I don’t have nearly all the answers just yet, but I can wave in the direction of what I’d like to use. Another of the goals of the project is to use as much open hardware as possible in putting together the system. This ensures that the project can be replicated without issue, anywhere that you can source the hardware components…there is no “lock in” with proprietary hardware that has to be upgraded or fixed only by a vendor. It also will allow individual libraries and librarians to experiment freely with the systems, hopefully improving them and sharing said improvements with the community of users.

The equipment used will be Raspberry Pi based, and each camera unit will contain a camera + a Raspberry Pi that will act as the local brain for the computer vision.

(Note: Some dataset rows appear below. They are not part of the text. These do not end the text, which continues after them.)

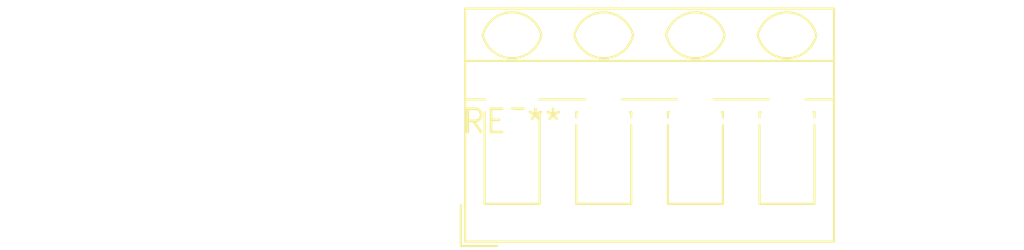
<source format=kicad_pcb>
(kicad_pcb (version 20240108) (generator pcbnew)

  (general
    (thickness 1.6)
  )

  (paper "A4")
  (layers
    (0 "F.Cu" signal)
    (31 "B.Cu" signal)
    (32 "B.Adhes" user "B.Adhesive")
    (33 "F.Adhes" user "F.Adhesive")
    (34 "B.Paste" user)
    (35 "F.Paste" user)
    (36 "B.SilkS" user "B.Silkscreen")
    (37 "F.SilkS" user "F.Silkscreen")
    (38 "B.Mask" user)
    (39 "F.Mask" user)
    (40 "Dwgs.User" user "User.Drawings")
    (41 "Cmts.User" user "User.Comments")
    (42 "Eco1.User" user "User.Eco1")
    (43 "Eco2.User" user "User.Eco2")
    (44 "Edge.Cuts" user)
    (45 "Margin" user)
    (46 "B.CrtYd" user "B.Courtyard")
    (47 "F.CrtYd" user "F.Courtyard")
    (48 "B.Fab" user)
    (49 "F.Fab" user)
    (50 "User.1" user)
    (51 "User.2" user)
    (52 "User.3" user)
    (53 "User.4" user)
    (54 "User.5" user)
    (55 "User.6" user)
    (56 "User.7" user)
    (57 "User.8" user)
    (58 "User.9" user)
  )

  (setup
    (pad_to_mask_clearance 0)
    (pcbplotparams
      (layerselection 0x00010fc_ffffffff)
      (plot_on_all_layers_selection 0x0000000_00000000)
      (disableapertmacros false)
      (usegerberextensions false)
      (usegerberattributes false)
      (usegerberadvancedattributes false)
      (creategerberjobfile false)
      (dashed_line_dash_ratio 12.000000)
      (dashed_line_gap_ratio 3.000000)
      (svgprecision 4)
      (plotframeref false)
      (viasonmask false)
      (mode 1)
      (useauxorigin false)
      (hpglpennumber 1)
      (hpglpenspeed 20)
      (hpglpendiameter 15.000000)
      (dxfpolygonmode false)
      (dxfimperialunits false)
      (dxfusepcbnewfont false)
      (psnegative false)
      (psa4output false)
      (plotreference false)
      (plotvalue false)
      (plotinvisibletext false)
      (sketchpadsonfab false)
      (subtractmaskfromsilk false)
      (outputformat 1)
      (mirror false)
      (drillshape 1)
      (scaleselection 1)
      (outputdirectory "")
    )
  )

  (net 0 "")

  (footprint "TerminalBlock_RND_205-00058_1x04_P5.00mm_45Degree" (layer "F.Cu") (at 0 0))

)

</source>
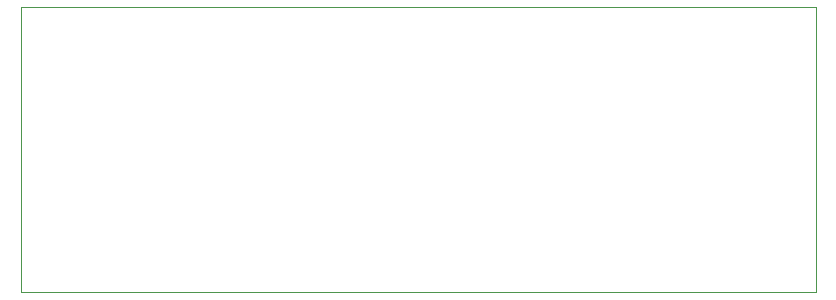
<source format=gbr>
G04 #@! TF.FileFunction,Legend,Bot*
%FSLAX46Y46*%
G04 Gerber Fmt 4.6, Leading zero omitted, Abs format (unit mm)*
G04 Created by KiCad (PCBNEW 0.201509111501+6183~30~ubuntu14.04.1-product) date Wed 16 Sep 2015 08:53:59 PM CDT*
%MOMM*%
G01*
G04 APERTURE LIST*
%ADD10C,0.100000*%
G04 APERTURE END LIST*
D10*
X161290000Y-93980000D02*
X93980000Y-93980000D01*
X161290000Y-118110000D02*
X161290000Y-93980000D01*
X93980000Y-118110000D02*
X161290000Y-118110000D01*
X93980000Y-93980000D02*
X93980000Y-118110000D01*
M02*

</source>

My plan is for all of these sensors to talk to a central statistics server that will act as the hub for collection and reporting of stats to the librarians. You will be able to have many sensors for every server (how many? still working on that…). The server will also likely be Raspberry Pi based, and my preference is for the sensors and the server to talk to each other through a private network, either via Xbee or standard wifi, but (this is important) not connected to the existing network of the library in question. It doesn’t need it, getting networking permission in some libraries is crazy difficult, and it simplifies the design and building. It’s possible that, during testing, we will discover that there is a better platform for this than the Raspberry Pi…the Intel Galileo, for example. Only testing will tell.

My hope is that this entire system, sensor clients and statistics server, will communicate between each other directly, and not over the wider Internet. There are advantages and disadvantages to this plan, but I feel like the benefits of not having to fight with IT issues regarding implementation of the system will make it worth it. This is the most tenuous portion of the overal plan, as there are a myriad of ways that it could be architected and choices made about wireless protocols. But this is the initial road down which I am heading vis a vis development, and if it is necessary at some point to curve with the road, I will let the community know.

Conclusion

We take patron privacy very seriously at Measure the Future. And we reject the notion that gathering useful statistics necessarily puts patron privacy in jeopardy. It is possible to both observe and collect information about patron browsing habits and activity inside the library without doing so in a way that is identifiable to an individual patron.

So that’s exactly what we plan to do.

Keep watching. And let me know what’s wrong with my plan.